Link to project on GitLab: https://gitlab.cluster.earlham.edu/senior-capstones-2020/lmgray16-senior-capstone
Gender bias on Facebook might be measured by analyzing the difference in reactions on posts by women or men. My project is studying bias on Facebook pages of United States politicians using Facebook Reactions and post comments. Specifically, I am focusing on politicians running for US Senate in 2020. Data is being collected from Facebook pages of the politicians using a crawler and will be into a database.

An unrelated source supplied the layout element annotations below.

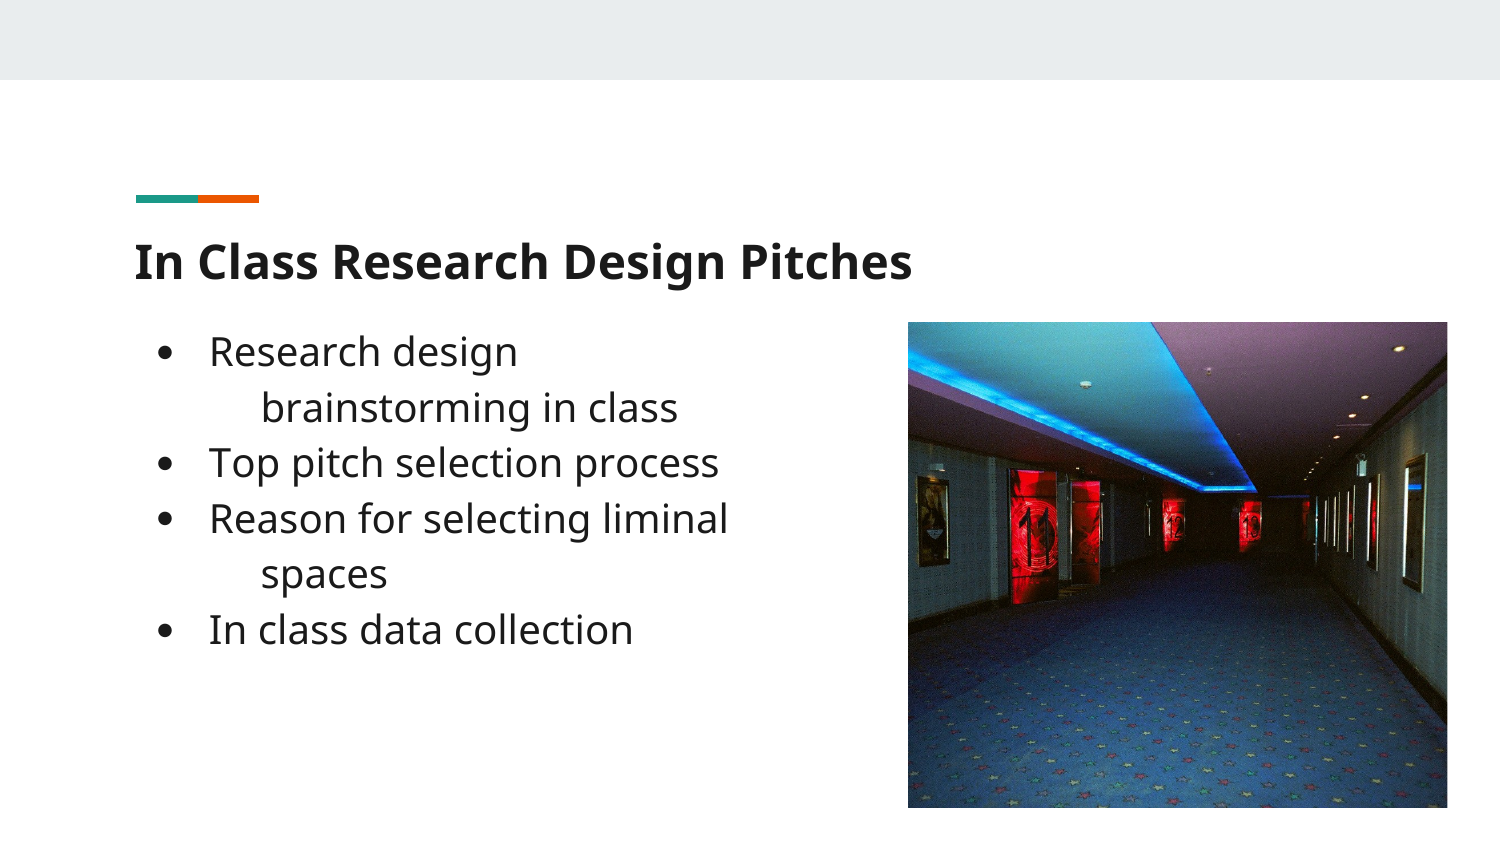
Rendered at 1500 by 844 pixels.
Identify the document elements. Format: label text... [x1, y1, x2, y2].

title In Class Research Design Pitches [119, 216, 1381, 305]
picture [925, 367, 940, 372]
list Research design brainstorming in class Top pitch selection process Reason for selecting liminal spaces In class data collection [119, 304, 750, 676]
picture [908, 322, 1448, 808]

The data will be analyzed by performing sentiment analysis on the comments and using an entropy function on the reactions for each post. The comment analysis is both focused on whether a comment contains more negative or positive words, and if it contains more personal or professional related words. My hypothesis is that female politicians may have comments directed at them that are both more negative, and more focused on personal issues. I am using an entropy function on the reactions to each post to measure how divided the reactions are. Related work used an entropy function on reactions to measure the controversy of a post. My hypothesis is that, in general, posts by female politicians will be more controversial than posts by male politicians.
Last weekend, I spent time with a small group of friends filling out a spreadsheet of information for 2020 Senate candidates. So far, 154/348 filed candidates have been added to the sheet. During that time, we discovered that a few candidates operate their campaign on a public Facebook profile instead of a Facebook page. In talking with Charlie, he guessed that the process in the API to collect profile data shouldn’t be too different from page data. Therefore, I am planning to collect this data as well, while noting the names with profiles in case their results are drastically different from overall results. Next, I plan to develop the scripts to start collecting and analyzing small amounts of data, planning to scale and automize them later.
My project is to collect and study the Facebook Reactions and comments on posts by U.S. politicians to see if bias exists based on the gender of the politician. I have decided with Charlie’s advice to focus my project on the 2020 Senate races. The 2020 Presidential election doesn’t have enough candidates to be a good sample size. The 2020 House races would likely have a wide variety of candidate strategies based on the district, many districts with no competition, and less voters per race. By contrast, the Senate races have enough candidates to be a good sample size, while also having more voters per race, meaning there should be more Facebook Pages with enough user activity to be used in my dataset.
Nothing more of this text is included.